Found device: Tesla K80, n_gpu: 1


#Setup

In [None]:
# Mount Google Drive
drive.mount('/gdrive')

Mounted at /gdrive


In [None]:
os.chdir('/gdrive/MyDrive')

In [None]:
%cd "./Final Project/Data"

/gdrive/MyDrive/Final Project/Data


In [None]:
df = pd.read_csv("taylor_swift_combined_with_normalizations.csv", encoding="utf-8")
lyrics = list(df["lyric"])

# to make sure we're not gonna surpass the 512 token limit
max_len = max(map(lambda x: len(x), lyrics))
print(max_len)

87


#Data Exploration
Even though we already did this, we should check on how imbalanced our data is if we just do positive and negative.

In [None]:
num_negative = 0
num_positive = 0

valence_values = df["valence"]

for valence in valence_values:
  if valence < 0.5:
    num_negative += 1
  else:
    num_positive += 1

print("NEGAITVE: ", num_negative)
print("POSITIVE: ", num_positive)

NEGAITVE:  2086
POSITIVE:  1069


# Processing Data
Main tutorial: https://huggingface.co/course/chapter3/1?fw=pt

Processing data tutorial: https://huggingface.co/course/chapter3/2?fw=pt

In [None]:
valence_values = df["valence"]
valences = []
for valence in valence_values:
  if valence < 0.5:
    valences.append(0)
  else:
    valences.append(1)
df["label"] = valences

In [None]:
# Set up tokenizer
from transformers import AutoTokenizer

checkpoint = "bert-base-uncased"
tokenizer = AutoTokenizer.from_pretrained(checkpoint)

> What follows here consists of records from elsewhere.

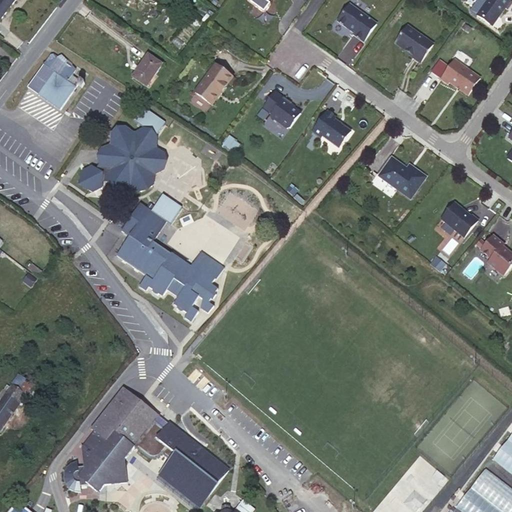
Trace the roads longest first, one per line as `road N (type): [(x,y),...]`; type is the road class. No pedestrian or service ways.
road 1 (unclassified): [(161,359),(151,331),(86,248),(0,169)]
road 2 (residential): [(317,0),(290,37),(452,155)]
road 3 (unclassified): [(63,511),(57,464),(122,381),(161,359)]
road 4 (unclassified): [(161,359),(187,392),(300,488)]
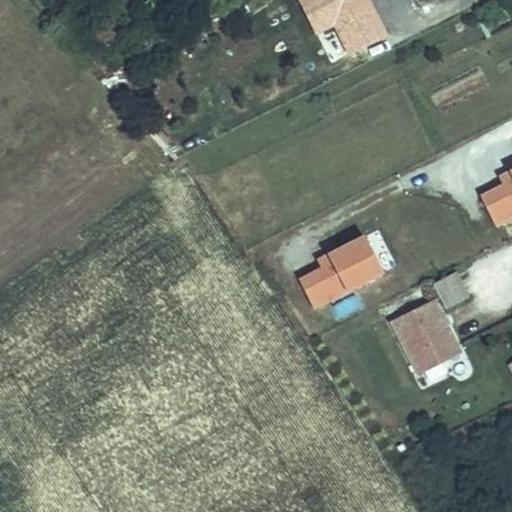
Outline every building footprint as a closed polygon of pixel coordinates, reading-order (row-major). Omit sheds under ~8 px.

Downloading:   0%|          | 0.00/28.0 [00:00<?, ?B/s]

Downloading:   0%|          | 0.00/570 [00:00<?, ?B/s]

Downloading:   0%|          | 0.00/226k [00:00<?, ?B/s]

Downloading:   0%|          | 0.00/455k [00:00<?, ?B/s]

In [None]:
from sklearn.model_selection import train_test_split

train_df, test_df = train_test_split(df,
                          random_state=42, shuffle=True,
                          test_size=.2)

train_df, val_df = train_test_split(train_df,
                          random_state=42, shuffle=True,
                          test_size=.2)

In [None]:
train_text = list(train_df["lyric"])
train_labels = list(train_df["label"])

test_text = list(test_df["lyric"])
test_labels = list(test_df["label"])

val_text = list(val_df["lyric"])
val_labels = list(val_df["label"])

In [None]:
print(len(train_df), len(test_df), len(val_df))

2019 631 505


In [None]:
from torch.utils.data import Dataset, DataLoader

class TaylorSwiftDataset(torch.utils.data.Dataset):
  #def __init__(self, texts, labels, tokenizer):
  def __init__(self, encodings, labels):
    #self.texts = texts
    self.encodings = encodings
    self.labels = labels
    self.tokenizer = tokenizer

  def __getitem__(self, idx):
    item = {key: torch.tensor(val[idx]) for key, val in self.encodings.items()}
    item['labels'] = torch.tensor(self.labels[idx])
    return item

  def __len__(self):
    return len(self.labels)

In [None]:
train_encodings = tokenizer(train_text, truncation=True)#, padding=True)
val_encodings = tokenizer(val_text, truncation=True)#, padding=True)
test_encodings = tokenizer(test_text, truncation=True)#, padding=True)

In [None]:
train_dataset = TaylorSwiftDataset(train_encodings, train_labels)
val_dataset = TaylorSwiftDataset(val_encodings, val_labels)
test_dataset = TaylorSwiftDataset(test_encodings, test_labels)

In [None]:
# Source: https://huggingface.co/transformers/training.html
from datasets import load_metric

metric = load_metric("accuracy")

def compute_metrics(eval_pred):
    logits, labels = eval_pred
    predictions = numpy.argmax(logits, axis=-1)
    return metric.compute(predictions=predictions, references=labels)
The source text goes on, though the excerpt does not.